* **PAGINATEKST**:
5º binnen de perken van zijn doel, hulp te verlenen aan iedereen die om raad vraagt in verband met de omvang van zijn rechten en verplichtingen. Die hulp laat toe aan de betrokkene om inlichtingen en raadgevingen over de middelen die hij/zij kan aanwenden om zijn/haar rechten te doen gelden, te verkrijgen.

Graag kreeg ik een antwoord op de volgende vragen:

1) Heeft het IGVM in 2010 een aanbeveling gericht aan uw departement? Zo ja, welke en waarom? In hoeverre heeft u in uw beleid rekening gehouden met de aanbevelingen?

2) Hoe vaak heeft uw departement advies of bijstand gevraagd aan het IGVM? Zo niet, waarom niet?

 
Réponse reçue le 23 février 2012 : Antwoord ontvangen op 23 februari 2012 :

Dans le cadre de son rôle de coordination de mise en œuvre de la loi « gender mainstreaming » du 12 janvier 2007, l’Institut pour l’égalité des femmes et des hommes a émis des recommandations lors de la première réunion du groupe interdépartemental de coordination le 11 juin 2010.

* **VERMELDE ITEMS**:

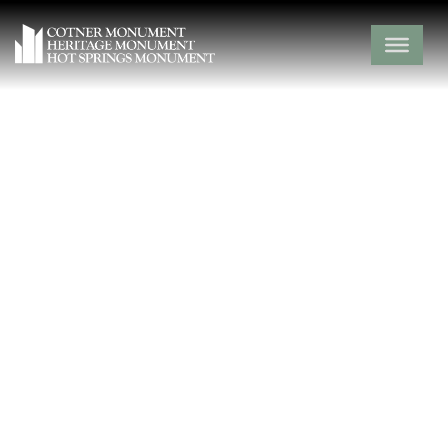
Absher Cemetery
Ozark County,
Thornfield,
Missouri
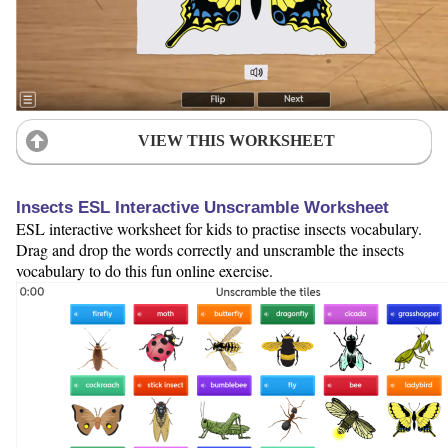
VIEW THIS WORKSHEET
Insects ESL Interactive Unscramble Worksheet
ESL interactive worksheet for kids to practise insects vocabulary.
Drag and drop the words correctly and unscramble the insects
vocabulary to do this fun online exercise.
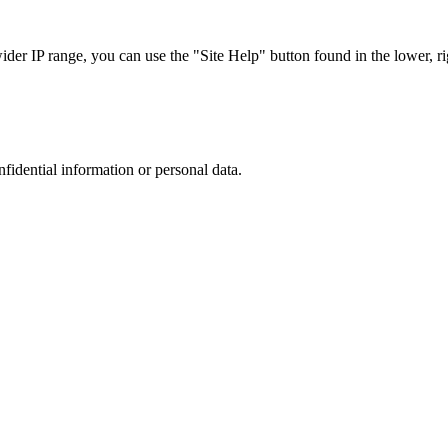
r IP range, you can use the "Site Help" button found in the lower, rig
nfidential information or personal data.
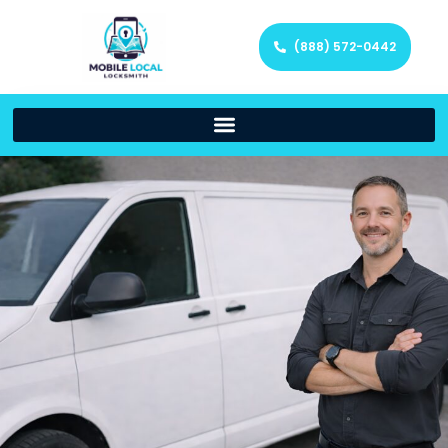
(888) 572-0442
--
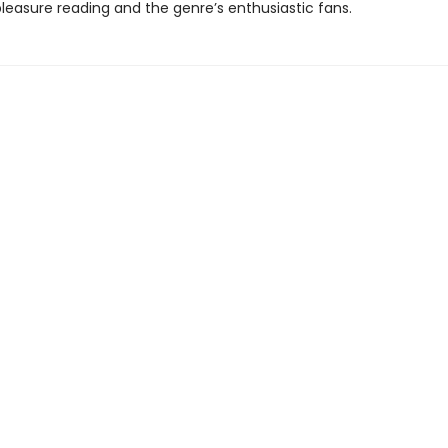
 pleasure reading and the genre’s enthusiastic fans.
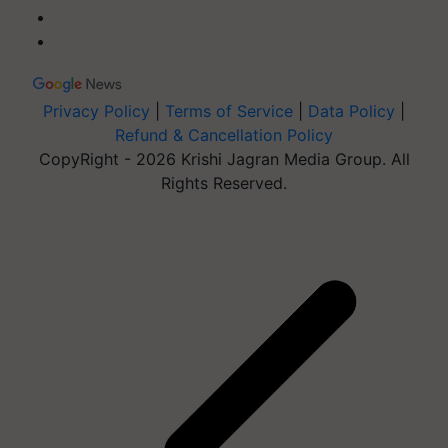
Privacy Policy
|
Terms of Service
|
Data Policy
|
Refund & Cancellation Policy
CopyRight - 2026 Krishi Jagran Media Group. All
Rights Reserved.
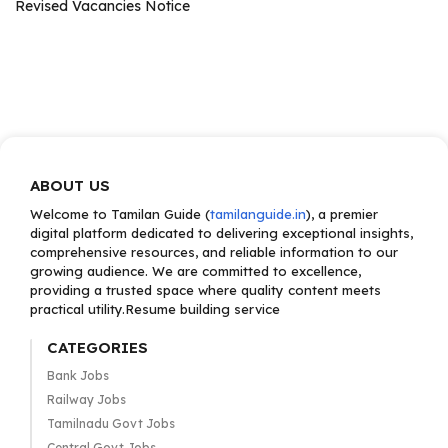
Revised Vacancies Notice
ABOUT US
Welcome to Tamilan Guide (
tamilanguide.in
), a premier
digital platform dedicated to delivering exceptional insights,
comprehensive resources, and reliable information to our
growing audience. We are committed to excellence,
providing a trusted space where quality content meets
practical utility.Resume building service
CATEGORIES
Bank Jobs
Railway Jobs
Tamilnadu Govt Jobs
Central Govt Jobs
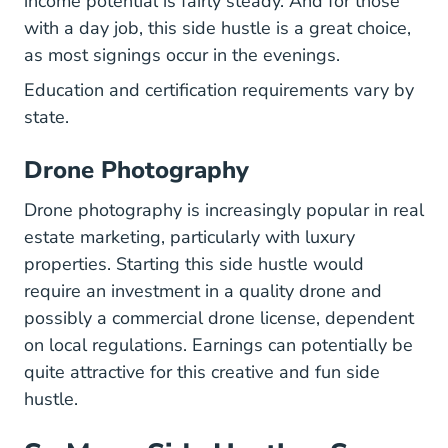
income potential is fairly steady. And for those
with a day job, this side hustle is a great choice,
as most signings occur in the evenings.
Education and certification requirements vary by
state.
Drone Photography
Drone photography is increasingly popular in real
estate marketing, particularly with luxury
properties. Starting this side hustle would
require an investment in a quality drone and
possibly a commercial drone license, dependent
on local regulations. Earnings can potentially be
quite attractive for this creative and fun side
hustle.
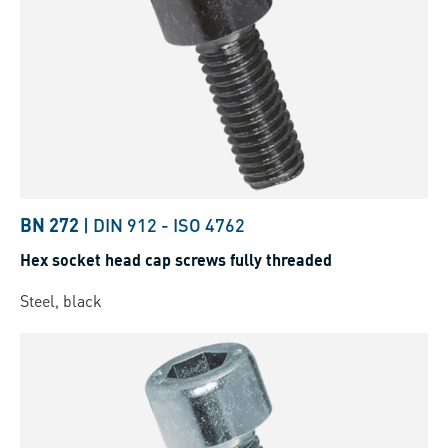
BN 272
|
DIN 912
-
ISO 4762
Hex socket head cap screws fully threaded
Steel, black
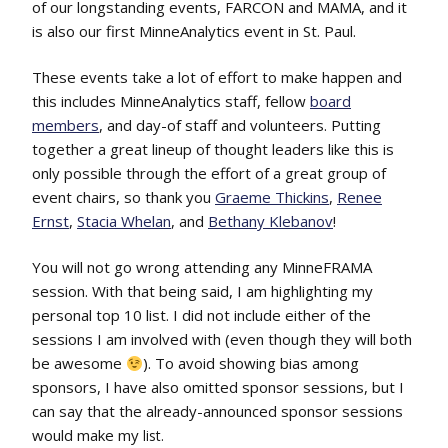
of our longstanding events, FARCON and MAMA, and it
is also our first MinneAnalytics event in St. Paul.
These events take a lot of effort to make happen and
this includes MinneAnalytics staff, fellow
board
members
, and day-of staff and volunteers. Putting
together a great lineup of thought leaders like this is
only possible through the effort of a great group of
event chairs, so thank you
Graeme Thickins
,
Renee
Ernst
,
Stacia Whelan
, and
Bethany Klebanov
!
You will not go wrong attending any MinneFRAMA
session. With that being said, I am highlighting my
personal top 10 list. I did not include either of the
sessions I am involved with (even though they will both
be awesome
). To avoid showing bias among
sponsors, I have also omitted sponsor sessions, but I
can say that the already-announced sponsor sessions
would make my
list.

* **WAT WORDT GEVRAAGD**: Schrijf de volledige tekst over het IGVM hierboven woord voor woord over.

* **OPLOSSING**:
5º binnen de perken van zijn doel, hulp te verlenen aan iedereen die om raad vraagt in verband met de omvang van zijn rechten en verplichtingen. Die hulp laat toe aan de betrokkene om inlichtingen en raadgevingen over de middelen die hij/zij kan aanwenden om zijn/haar rechten te doen gelden, te verkrijgen.

Graag kreeg ik een antwoord op de volgende vragen:

1) Heeft het IGVM in 2010 een aanbeveling gericht aan uw departement? Zo ja, welke en waarom? In hoeverre heeft u in uw beleid rekening gehouden met de aanbevelingen?

2) Hoe vaak heeft uw departement advies of bijstand gevraagd aan het IGVM? Zo niet, waarom niet?

 
Réponse reçue le 23 février 2012 : Antwoord ontvangen op 23 februari 2012 :

Dans le cadre de son rôle de coordination de mise en œuvre de la loi « gender mainstreaming » du 12 janvier 2007, l’Institut pour l’égalité des femmes et des hommes a émis des recommandations lors de la première réunion du groupe interdépartemental de coordination le 11 juin 2010.